Work on the State government-promoted airport, hailed as the largest infrastructural initiative in the North Malabar region of State, has already begun. Located at Mattannur, some 25 km from Kannur, the airport aims to serve people in the northern districts of Kerala as well as Coorg and Mysore in Karnataka. It might attract passengers from Kozhikode and Mangalore airports too.

Conceived in 1998, the airport takes the public-private-participation (PPP) route and is being built in the BOO (build, operate and own) mode. Of the 2,000 acres of land required for the Rs 1,800-crore project, 1,200 acres have been taken possession of. Of this, 800 acres form part of the government’s equity in the project.

“We hope to attain financial closure by the end of this month,” Chandramouli said. “In another ten days, debt components will be finalised.” Central and State public-sector organisations are expected to have 23 per cent equity participation. A couple of agencies and nationalised banks had offered to take care of the rest of the cost. The KIAL authorities had explored funding possibilities from Japan International Cooperation Agency (JICA) and Asian Development Bank, but these agencies were not interested in funding an airport.

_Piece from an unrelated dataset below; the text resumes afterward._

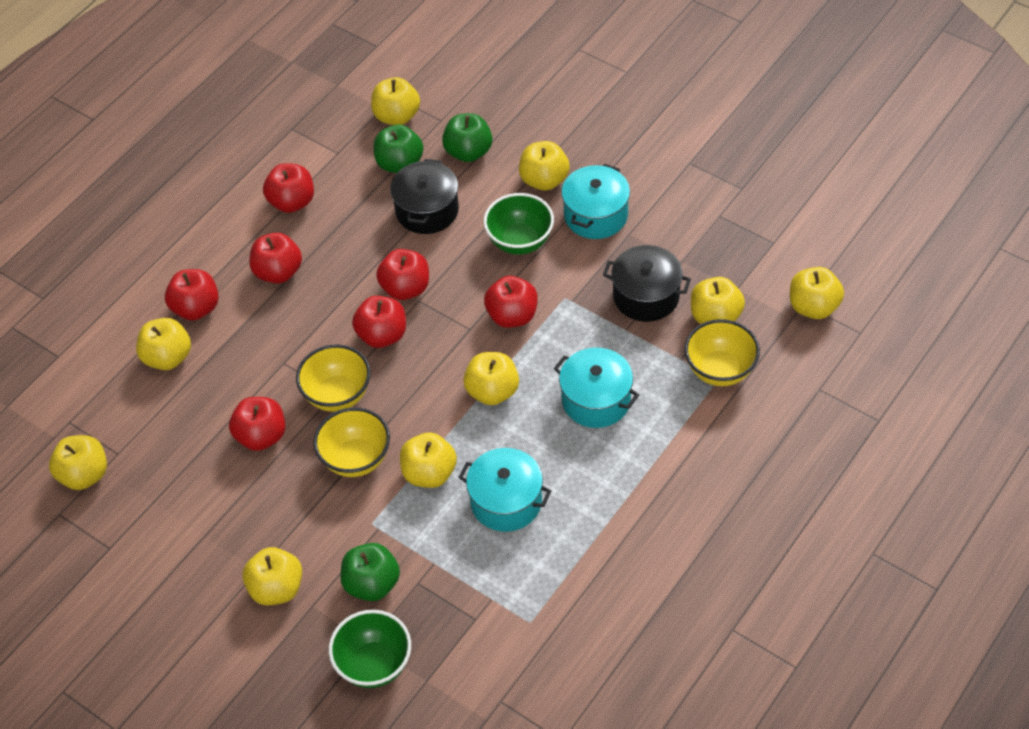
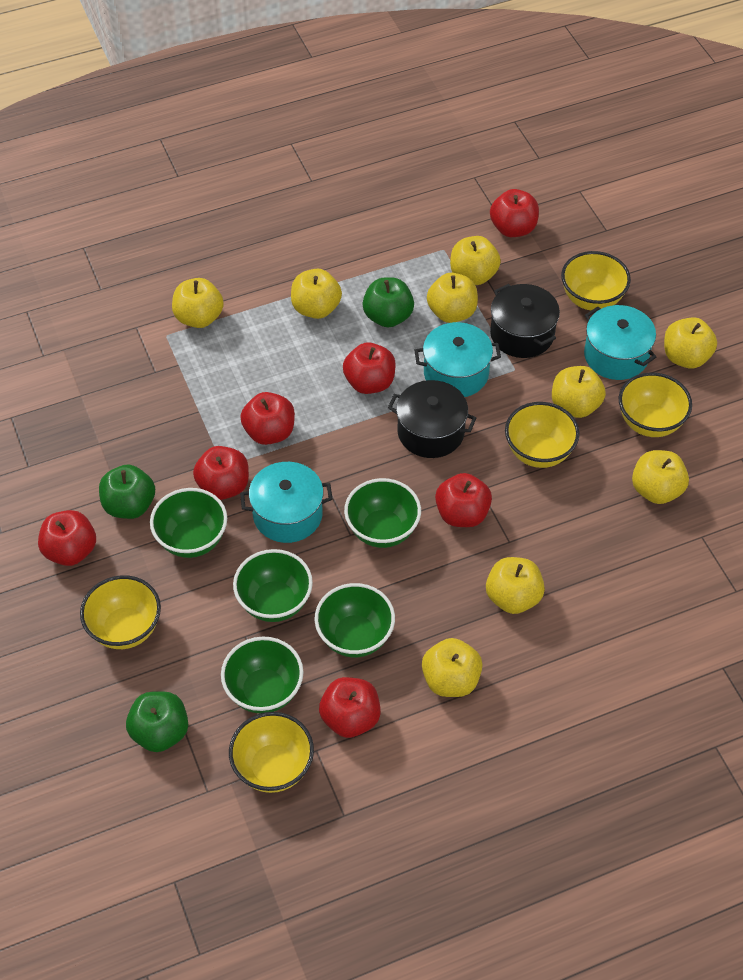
green bowl: 2 -> 5
yellow bowl: 3 -> 5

Clearances obtained Chandramouli said the project had obtained all required government clearances. A Rs 694-crore work contract for constructing the airfield had been awarded to L&T. “Our biggest advantage is that since the project is promoted by the government we get full support from it,” Chandramouli said. “Normally, for such a project land acquisition is the biggest hurdle, but in the Kannur airport’s case the government did the acquisition as part of its equity participation.”

He said there was excellent backing from the local people and politicians as they were keen to have the airport. According to estimates, the airport would get initially 14 lakh international passengers and over three lakh domestic passengers, Chandramouli said. International passengers would mostly be the non-resident Keralites working in the Gulf countries as well as tourists from the Far-East. He is confident that the airport will break even by 2020. The State government had offered Rs 130 cores for cash-flow needs for the first five years. “If everything goes as planned, we will start flying in two years,” he said.